Finding a Lebesgue measurable set that contains a set and they have the same outer measure

Question

Let $A$ be a set in $E=[0,1]\times[0,1]$. Then, there exists a Lebesgue measurable set $A'$ such that $A\subseteq A' \subseteq E$ and $\mu^*(A)=\mu^*(A')$.

$\mu^*$ is Lebesgue outer measure.

I was searching for a proof for bigger theorem on Lebesgue measure, and I encountered this claim. But, I think it is too hard for me to prove it. I tried to find the proof in some books such as Real Analysis by Royden and Introductory Real Analysis by Kolmogorov, and some websites, but to no success.

I do hope that anyone could provide suitable reference for the proof of this claim. I just start to learn this Lebesgue measure, so maybe I do not have sufficient tools to prove it.

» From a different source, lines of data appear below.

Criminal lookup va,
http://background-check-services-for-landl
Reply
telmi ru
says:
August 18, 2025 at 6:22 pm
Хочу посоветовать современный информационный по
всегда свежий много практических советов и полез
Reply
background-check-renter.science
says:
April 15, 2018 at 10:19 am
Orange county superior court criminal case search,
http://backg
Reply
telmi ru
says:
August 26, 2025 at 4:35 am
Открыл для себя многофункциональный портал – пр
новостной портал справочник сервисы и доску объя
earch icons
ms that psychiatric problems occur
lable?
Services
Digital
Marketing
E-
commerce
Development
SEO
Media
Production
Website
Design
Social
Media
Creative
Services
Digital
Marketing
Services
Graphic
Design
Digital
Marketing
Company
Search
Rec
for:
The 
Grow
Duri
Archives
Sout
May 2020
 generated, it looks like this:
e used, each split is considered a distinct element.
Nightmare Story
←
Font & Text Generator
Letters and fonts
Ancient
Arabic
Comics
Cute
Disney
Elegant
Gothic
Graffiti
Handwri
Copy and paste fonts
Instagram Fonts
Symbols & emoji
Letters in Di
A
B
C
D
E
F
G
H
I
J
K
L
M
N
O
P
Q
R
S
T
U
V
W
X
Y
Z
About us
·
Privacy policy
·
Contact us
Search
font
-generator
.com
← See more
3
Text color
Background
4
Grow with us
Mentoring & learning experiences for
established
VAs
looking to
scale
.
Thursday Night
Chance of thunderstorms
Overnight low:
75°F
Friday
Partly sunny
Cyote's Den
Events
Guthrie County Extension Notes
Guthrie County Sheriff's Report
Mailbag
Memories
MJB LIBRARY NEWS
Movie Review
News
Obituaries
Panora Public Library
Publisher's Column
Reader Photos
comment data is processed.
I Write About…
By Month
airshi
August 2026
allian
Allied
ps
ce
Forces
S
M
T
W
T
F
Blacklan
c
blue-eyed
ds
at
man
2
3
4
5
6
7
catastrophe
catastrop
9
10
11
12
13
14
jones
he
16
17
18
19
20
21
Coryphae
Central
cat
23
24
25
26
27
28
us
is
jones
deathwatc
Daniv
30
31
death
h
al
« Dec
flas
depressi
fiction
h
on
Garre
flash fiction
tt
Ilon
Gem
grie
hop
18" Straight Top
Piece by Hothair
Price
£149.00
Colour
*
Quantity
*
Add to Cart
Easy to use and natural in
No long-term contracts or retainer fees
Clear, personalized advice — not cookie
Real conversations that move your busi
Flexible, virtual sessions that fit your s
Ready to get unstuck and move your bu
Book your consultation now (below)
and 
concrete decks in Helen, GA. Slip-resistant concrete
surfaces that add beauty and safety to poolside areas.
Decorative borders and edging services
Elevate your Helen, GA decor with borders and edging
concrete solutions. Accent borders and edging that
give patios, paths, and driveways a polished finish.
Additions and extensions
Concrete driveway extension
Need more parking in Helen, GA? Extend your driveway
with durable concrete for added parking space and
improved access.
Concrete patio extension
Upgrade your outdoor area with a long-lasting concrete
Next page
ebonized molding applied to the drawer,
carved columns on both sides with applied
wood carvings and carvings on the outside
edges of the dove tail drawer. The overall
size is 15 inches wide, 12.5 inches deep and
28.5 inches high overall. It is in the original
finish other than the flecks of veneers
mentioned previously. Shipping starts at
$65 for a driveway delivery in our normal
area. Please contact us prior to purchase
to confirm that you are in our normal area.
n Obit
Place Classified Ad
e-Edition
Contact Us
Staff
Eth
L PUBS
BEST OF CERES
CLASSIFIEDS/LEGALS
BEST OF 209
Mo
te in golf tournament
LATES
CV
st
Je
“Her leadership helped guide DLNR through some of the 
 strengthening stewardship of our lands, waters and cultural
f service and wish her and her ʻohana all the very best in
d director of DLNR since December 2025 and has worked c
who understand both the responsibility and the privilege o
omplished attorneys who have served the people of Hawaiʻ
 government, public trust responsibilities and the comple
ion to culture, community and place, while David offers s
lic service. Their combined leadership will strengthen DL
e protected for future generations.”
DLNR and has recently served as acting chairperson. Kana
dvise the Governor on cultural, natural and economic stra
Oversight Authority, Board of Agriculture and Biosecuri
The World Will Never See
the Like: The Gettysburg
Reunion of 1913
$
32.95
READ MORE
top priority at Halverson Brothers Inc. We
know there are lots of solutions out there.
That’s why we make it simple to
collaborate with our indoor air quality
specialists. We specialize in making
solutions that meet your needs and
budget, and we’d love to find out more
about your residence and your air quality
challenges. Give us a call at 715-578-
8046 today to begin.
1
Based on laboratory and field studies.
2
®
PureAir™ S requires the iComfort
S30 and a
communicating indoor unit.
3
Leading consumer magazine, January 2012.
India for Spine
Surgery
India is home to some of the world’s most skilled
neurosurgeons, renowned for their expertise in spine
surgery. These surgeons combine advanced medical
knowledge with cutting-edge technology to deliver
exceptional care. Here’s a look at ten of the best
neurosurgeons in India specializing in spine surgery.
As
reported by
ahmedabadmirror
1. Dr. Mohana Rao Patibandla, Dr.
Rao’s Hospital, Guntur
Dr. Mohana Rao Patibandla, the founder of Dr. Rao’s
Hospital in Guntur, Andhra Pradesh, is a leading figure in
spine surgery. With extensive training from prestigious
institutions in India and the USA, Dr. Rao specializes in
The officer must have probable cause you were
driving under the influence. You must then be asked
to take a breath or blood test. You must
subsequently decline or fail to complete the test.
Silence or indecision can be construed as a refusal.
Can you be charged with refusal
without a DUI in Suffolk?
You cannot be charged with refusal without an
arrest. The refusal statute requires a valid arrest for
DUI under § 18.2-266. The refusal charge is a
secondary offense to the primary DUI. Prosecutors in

Additional info: The definition of set $S$ to be Lebesgue measurable is: for all $\epsilon > 0$, there exists an elementary set $B$ in $E$ such that $\mu^*(S\Delta B)<\epsilon$.

Answer 1

Just use the definition of the outer measure. For each $n\ge 1$ let $A=\bigcup_{k\ge1} I_{n,k}$ be a union of open rectangles such that $\mu(\bigcup_{k\ge1}I_{n,k})\le\mu^*(A)+\frac1n$ and set $$A'=\bigcap_{n\ge1}\bigcup_{k\ge1} I_{n,k}$$ Surely $A'\supseteq A$ and $\mu(A')=\mu^*(A)$.